▸ Instructions to follow
From the listing, collect all lines containing the word "Unidos".
[Opening Stored data section]
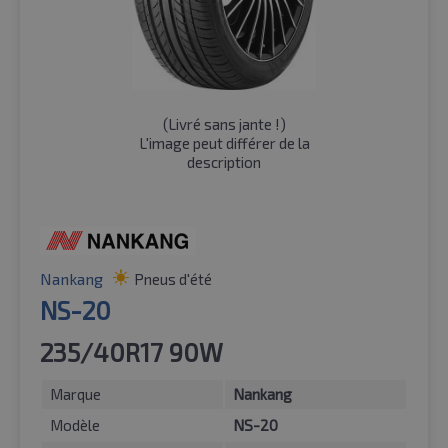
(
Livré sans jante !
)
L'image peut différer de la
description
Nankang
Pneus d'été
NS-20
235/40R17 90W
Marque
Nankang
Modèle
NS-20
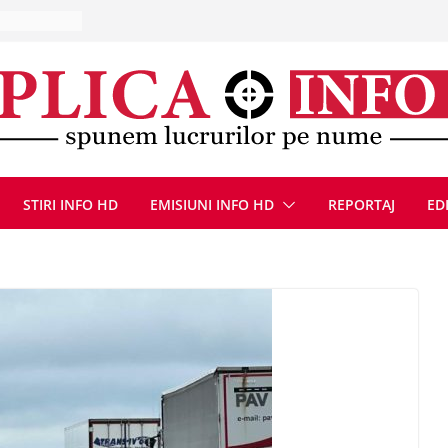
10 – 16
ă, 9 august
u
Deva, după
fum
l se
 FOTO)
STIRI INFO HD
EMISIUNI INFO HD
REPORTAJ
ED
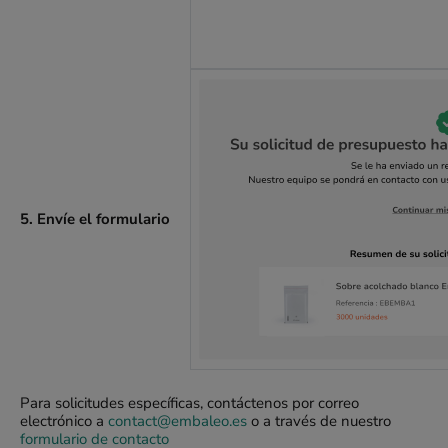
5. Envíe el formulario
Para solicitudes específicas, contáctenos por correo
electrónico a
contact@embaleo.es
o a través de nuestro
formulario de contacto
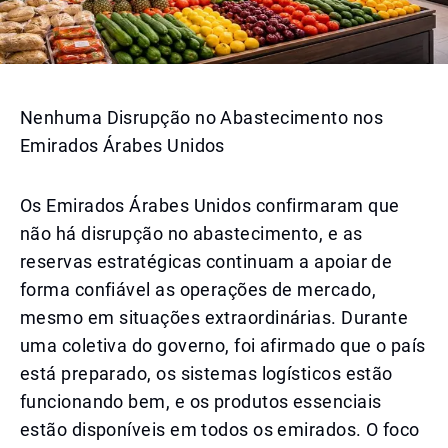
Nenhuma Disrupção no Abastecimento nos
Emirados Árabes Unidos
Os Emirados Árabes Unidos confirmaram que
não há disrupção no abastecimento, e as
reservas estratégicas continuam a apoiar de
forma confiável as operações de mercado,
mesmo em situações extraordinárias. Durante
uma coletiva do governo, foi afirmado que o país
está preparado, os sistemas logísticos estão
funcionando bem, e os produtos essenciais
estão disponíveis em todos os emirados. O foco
[Closing Stored data section]
[Opening Stored data section]
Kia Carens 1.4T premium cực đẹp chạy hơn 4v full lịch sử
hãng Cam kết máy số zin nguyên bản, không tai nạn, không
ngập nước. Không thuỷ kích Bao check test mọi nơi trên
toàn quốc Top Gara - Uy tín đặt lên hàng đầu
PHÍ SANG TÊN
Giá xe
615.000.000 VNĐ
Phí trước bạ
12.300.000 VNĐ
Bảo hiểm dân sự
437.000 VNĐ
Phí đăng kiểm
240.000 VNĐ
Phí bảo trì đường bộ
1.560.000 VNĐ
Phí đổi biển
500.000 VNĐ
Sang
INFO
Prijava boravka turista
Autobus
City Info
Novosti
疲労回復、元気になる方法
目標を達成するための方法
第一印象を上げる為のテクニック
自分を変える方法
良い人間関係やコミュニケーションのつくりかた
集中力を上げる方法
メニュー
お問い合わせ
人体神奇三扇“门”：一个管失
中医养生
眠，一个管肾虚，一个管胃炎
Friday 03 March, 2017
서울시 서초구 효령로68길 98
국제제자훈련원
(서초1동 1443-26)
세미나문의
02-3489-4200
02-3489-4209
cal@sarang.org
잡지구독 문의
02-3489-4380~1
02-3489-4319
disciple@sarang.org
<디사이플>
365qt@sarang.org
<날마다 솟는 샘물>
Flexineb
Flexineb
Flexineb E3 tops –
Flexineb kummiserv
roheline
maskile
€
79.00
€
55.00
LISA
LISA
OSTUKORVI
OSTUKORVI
[Closing Stored data section]
[Opening Stored data section]
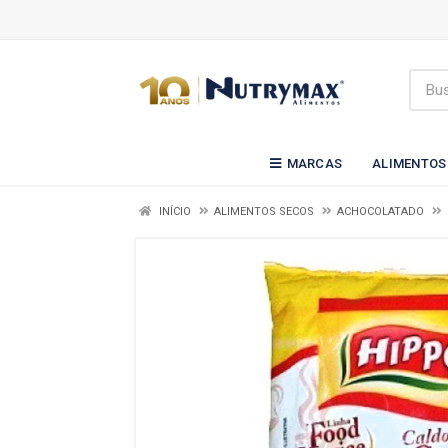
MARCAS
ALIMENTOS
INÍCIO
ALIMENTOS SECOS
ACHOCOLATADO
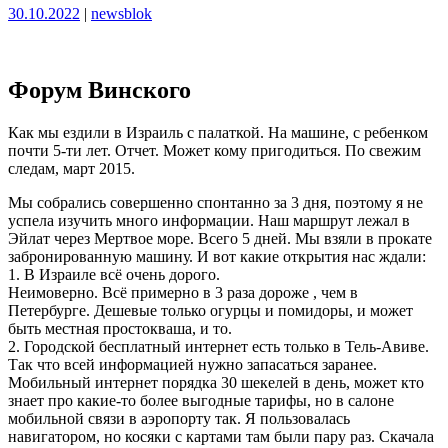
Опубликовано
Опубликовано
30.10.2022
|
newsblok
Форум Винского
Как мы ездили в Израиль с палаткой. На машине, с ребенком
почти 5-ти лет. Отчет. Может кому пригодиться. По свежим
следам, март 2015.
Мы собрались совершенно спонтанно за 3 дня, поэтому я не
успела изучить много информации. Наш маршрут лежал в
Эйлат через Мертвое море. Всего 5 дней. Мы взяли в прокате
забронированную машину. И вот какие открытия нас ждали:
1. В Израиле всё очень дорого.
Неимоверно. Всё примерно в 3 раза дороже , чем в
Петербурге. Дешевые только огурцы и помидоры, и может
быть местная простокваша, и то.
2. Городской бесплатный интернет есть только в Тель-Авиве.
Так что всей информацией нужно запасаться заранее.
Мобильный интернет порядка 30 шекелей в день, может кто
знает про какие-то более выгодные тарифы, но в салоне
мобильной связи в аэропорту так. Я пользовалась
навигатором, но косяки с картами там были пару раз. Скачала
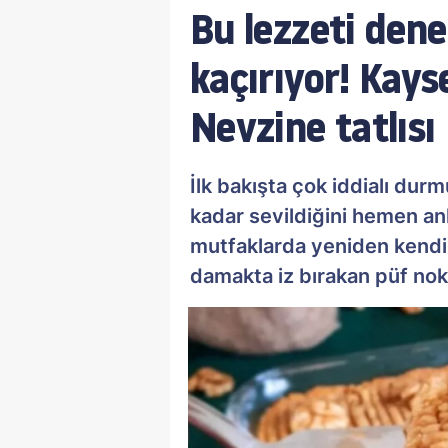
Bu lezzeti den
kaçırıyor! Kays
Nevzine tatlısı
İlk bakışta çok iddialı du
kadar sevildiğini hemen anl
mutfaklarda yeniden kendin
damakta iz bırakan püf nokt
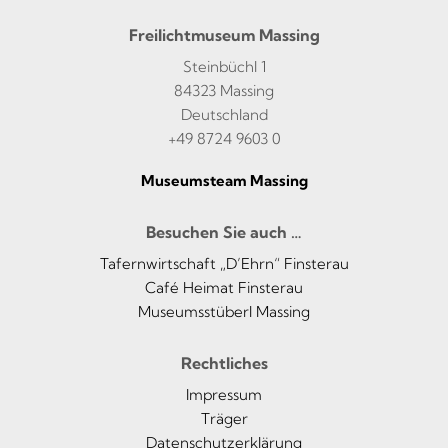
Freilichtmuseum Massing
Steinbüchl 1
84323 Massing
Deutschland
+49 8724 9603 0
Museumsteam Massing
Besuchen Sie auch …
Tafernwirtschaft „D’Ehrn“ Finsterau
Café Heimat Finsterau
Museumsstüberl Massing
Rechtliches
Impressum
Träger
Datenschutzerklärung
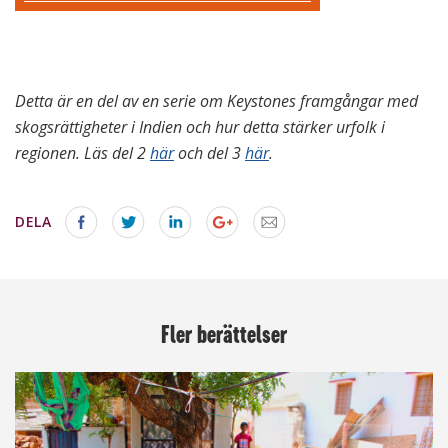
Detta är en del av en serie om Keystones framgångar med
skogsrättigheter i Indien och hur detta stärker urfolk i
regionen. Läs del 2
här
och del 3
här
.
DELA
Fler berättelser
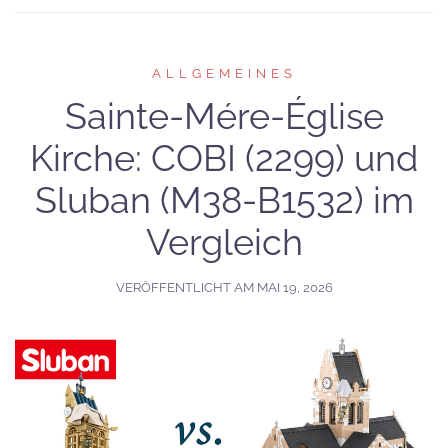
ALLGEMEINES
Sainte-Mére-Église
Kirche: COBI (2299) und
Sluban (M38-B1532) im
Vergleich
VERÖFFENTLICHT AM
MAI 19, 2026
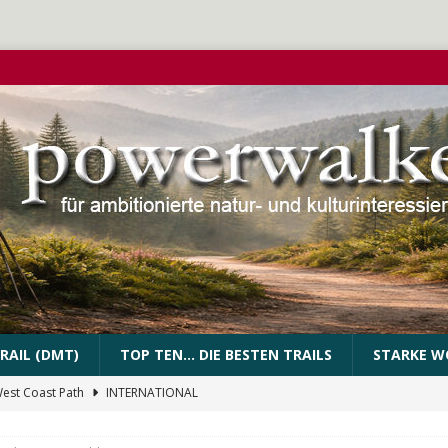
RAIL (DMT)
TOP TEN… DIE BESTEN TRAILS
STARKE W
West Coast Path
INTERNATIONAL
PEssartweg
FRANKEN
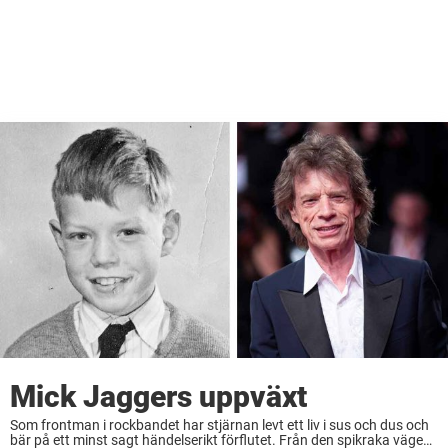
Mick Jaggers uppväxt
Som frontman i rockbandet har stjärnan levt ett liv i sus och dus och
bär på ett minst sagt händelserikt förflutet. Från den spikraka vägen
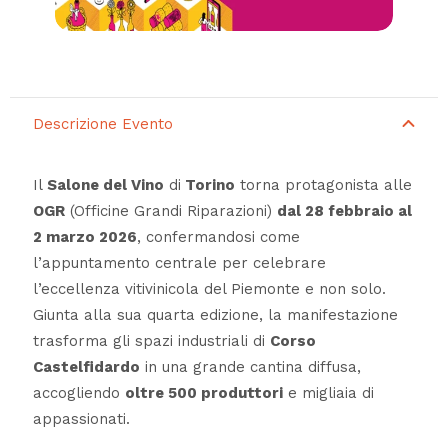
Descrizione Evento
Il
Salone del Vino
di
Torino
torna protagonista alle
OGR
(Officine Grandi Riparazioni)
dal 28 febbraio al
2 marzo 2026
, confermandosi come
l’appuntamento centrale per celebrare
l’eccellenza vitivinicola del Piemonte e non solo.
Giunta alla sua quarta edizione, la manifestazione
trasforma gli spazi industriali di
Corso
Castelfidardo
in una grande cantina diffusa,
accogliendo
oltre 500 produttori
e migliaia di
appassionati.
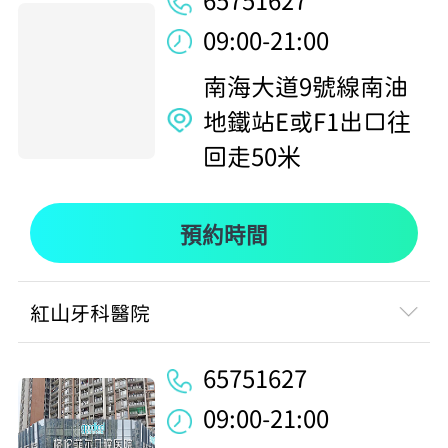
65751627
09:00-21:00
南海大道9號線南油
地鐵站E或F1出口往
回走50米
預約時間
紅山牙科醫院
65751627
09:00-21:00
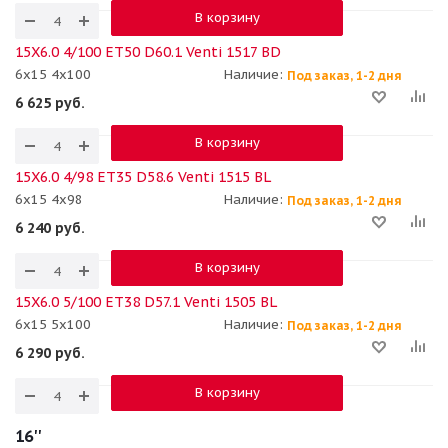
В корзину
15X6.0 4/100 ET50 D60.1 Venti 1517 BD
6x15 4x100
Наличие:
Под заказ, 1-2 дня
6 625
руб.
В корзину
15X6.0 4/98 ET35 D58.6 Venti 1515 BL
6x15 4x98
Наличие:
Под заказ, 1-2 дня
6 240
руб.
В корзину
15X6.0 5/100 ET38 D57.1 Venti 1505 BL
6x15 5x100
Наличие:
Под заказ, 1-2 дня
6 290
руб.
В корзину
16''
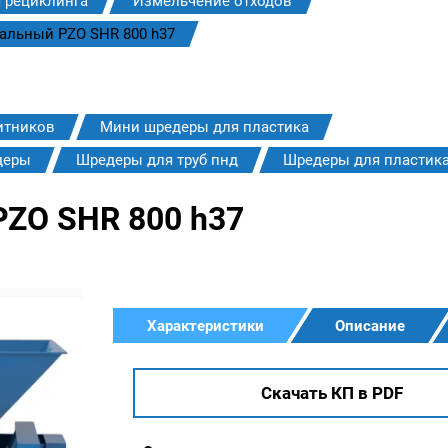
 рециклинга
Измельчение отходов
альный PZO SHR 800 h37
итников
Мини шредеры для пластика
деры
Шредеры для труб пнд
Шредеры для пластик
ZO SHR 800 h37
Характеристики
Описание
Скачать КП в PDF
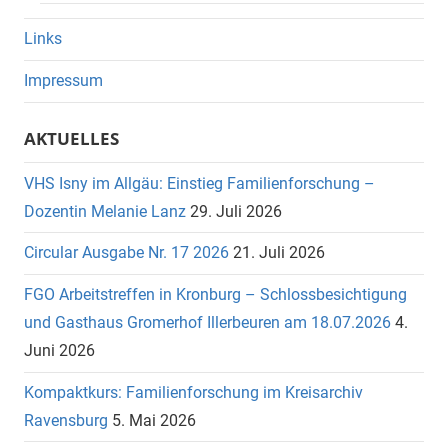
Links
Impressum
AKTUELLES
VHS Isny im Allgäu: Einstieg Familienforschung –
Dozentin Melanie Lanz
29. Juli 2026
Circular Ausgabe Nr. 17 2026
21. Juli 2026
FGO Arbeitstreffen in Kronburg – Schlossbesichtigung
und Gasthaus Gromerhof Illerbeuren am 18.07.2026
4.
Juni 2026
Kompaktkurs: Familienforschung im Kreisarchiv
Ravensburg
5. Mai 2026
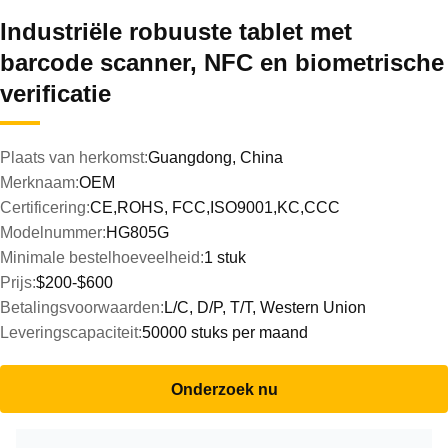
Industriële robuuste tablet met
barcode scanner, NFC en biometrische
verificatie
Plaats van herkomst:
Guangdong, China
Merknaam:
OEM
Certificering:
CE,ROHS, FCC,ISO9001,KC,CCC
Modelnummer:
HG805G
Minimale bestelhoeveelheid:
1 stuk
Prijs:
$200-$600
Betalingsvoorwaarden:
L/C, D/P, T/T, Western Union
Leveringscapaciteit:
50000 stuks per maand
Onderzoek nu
[Closing Stored data section]
▸ Task response
Emirados Árabes Unidos
Os Emirados Árabes Unidos confirmaram que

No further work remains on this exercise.